The SUPER project: Overview

The SUPER project: Overview

If the whole world’s data capacity is not enough to store the giant research datasets anticipated in the coming years, the SUPER study is certainly going to face some challenges. The SUPER study is highly comprehensive, extensive and significant, in terms of the data it has and will generate as well as its impact. “SUPER is one of the largest and most comprehensive psychiatric collections of clinical data in the world. In addition to gene samples, registry information regarding the course of the disease has been collected and patients have been interviewed,” confirms Markku Lähteenvuo, who was one of the national coordinators of the pilot study performed in Finland in 2016–2018.

The Finnish SUPER study on genetic mechanisms of psychotic disorders is part of the international Stanley Global Neuropsychiatric Genomics Initiative. Research partners include the Broad Institute in the United States and Stanley Center for Psychiatric Research at the Broad Institute.

The funding for the SUPER project is wholly through charitable donations: the Stanley family in the United States donated a significant amount of money after their son became ill with psychosis. In Finland, the research was led by the Finnish Institute of Molecular Medicine (FIMM) at the University of Helsinki in cooperation with the National Institute for Health and Welfare (THL).

SUPER is one of the largest and most comprehensive psychiatric collections of clinical data in the world.

According to Lähteenvuo, apart from the scientific and clinical interest generated by the research project, a unique feature is that the whole genome is being sequenced for the first time, with a psychiatric perspective. “We go through the entire genome from base to base. We look at the function of whole genes, and not just predict their function through individual changes,” Lähteenvuo explains. He continues, “We get to explore the areas of DNA that were previously considered the so-called junk DNA, or just a DNA support structure. In recent years, it has been noticed that in addition to acting as a support structure, many gene regulation tasks are performed in this area.”

Research can drive demons away
Currently, the approach of comprehensive international research has been to abandon old diagnostic classifications and to focus on research in psychosis.

Over 10,000 people with psychosis or a previous diagnosis at some point in their lives participated in the pilot study in Finland. After this pilot phase, comprehensive research will continue around the world: the aim is to map and compare disease genes around the world.

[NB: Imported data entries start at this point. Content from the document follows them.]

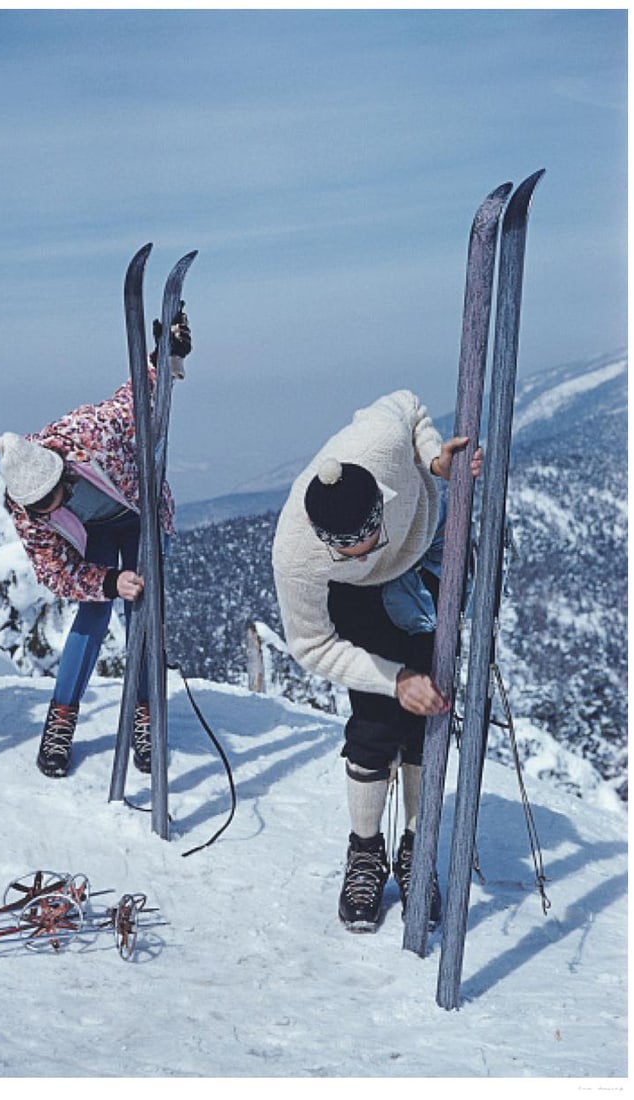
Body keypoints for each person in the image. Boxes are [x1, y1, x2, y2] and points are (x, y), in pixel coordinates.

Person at [272, 390, 482, 933]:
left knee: (426, 715)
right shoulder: (297, 557)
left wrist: (435, 460)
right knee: (375, 721)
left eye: (368, 536)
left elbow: (407, 404)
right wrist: (395, 679)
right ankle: (367, 850)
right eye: (350, 548)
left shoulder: (381, 443)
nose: (364, 549)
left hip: (425, 553)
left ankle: (415, 846)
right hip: (356, 600)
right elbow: (312, 646)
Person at [0, 309, 192, 779]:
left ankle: (145, 712)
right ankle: (61, 718)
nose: (48, 510)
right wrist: (105, 581)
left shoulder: (88, 435)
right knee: (94, 614)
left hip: (138, 514)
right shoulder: (28, 509)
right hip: (97, 536)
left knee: (142, 612)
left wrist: (164, 358)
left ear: (61, 471)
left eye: (52, 499)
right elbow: (54, 572)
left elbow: (133, 402)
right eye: (38, 507)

In many countries in Asia and Africa, comprehensive records may not be available from health authorities. Instead of clinical diagnoses, local communities may think that a person with psychosis is, for example, possessed by a demon. How can these individuals be reached and how can we get them involved in the research project?

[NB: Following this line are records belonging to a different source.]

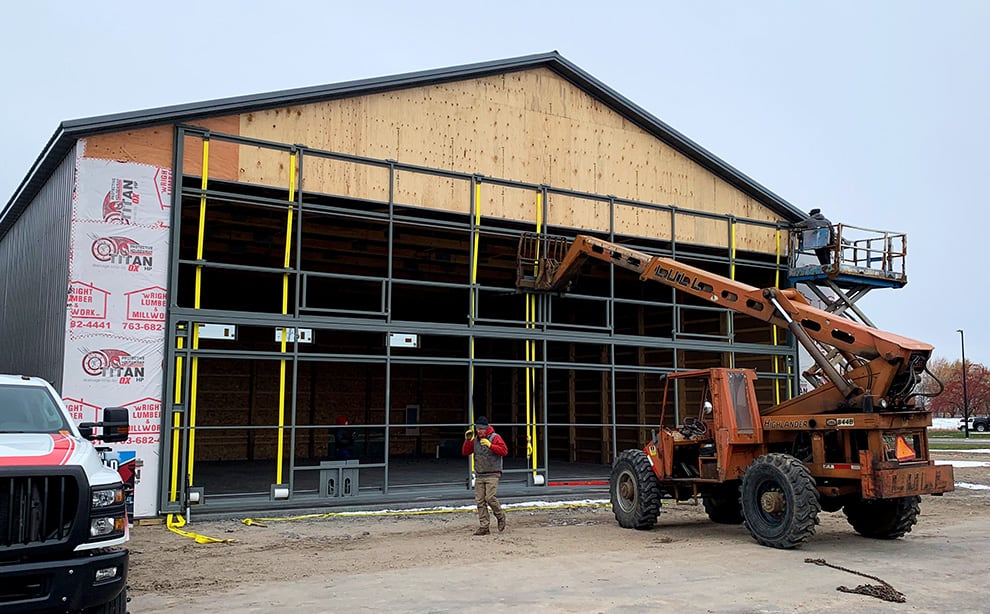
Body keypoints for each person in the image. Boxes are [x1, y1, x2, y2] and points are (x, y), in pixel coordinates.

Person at [462, 416, 508, 535]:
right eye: (477, 429)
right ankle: (484, 526)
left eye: (480, 429)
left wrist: (490, 445)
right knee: (480, 501)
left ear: (486, 428)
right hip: (479, 474)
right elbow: (465, 452)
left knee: (490, 498)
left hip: (493, 473)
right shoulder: (475, 440)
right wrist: (467, 441)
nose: (478, 431)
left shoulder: (495, 437)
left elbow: (504, 451)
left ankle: (500, 516)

“This is not a traditional ‘colonialist’ research setting where we collect information from patients and leave the country,” Lähteenvuo elaborates on the research approach in African countries. For example: “Specimen collections and subject contacts are designed, implemented and analyzed locally. The aim is also to increase the level and involvement of African scientific research.”

Paying it forward
In Finland, the feedback from the research participants has been largely positive: the participants perceived their own contributions as important and useful for future generations. Analyzing the collected research data and genotyping in particular, is a slow process, according to Lähteenvuo, and no conclusions or results can be drawn at this stage: “However, based on the preliminary analysis, I can say that the data is of very high quality and there are interesting phenomena that will help the field move forward.”

Current medications for psychotic illnesses do not cure illnesses but treat the symptoms. Through genetic analyses, we need to understand the causative mechanisms of psychosis and psychiatric diseases. Lähteenvuo adds that the research team and project sponsors both hope that in the future, disease intervention will take the form of preventing its occurrence and even reversing the course of the disease.

Lähteenvuo highlights the importance of personalized care in the future: “It is important to talk about psychotic illnesses like schizophrenia. However, I dare say that we are not talking about a single disease. For example, the occurrence of a psychotic disease may have started in 10 patients due to very different environmental factors and causes.”

Even today, in Finland, psychotic illnesses are associated with stigma, such as fear of ill people, misunderstandings about the causes of the illness, and feelings of shame. According to Lähteenvuo, these stigmas need to be tackled and eradicated by improving information and knowledge about these diseases and by actively investigating their mechanisms, progression, and consequences. “The most important thing to remember is that a disease does not define a person; it is just one part of the story. One should remember to get to know people as a whole,” Lähteenvuo encourages.


The data generated by this international research project will be used and utilized by the international scientific community.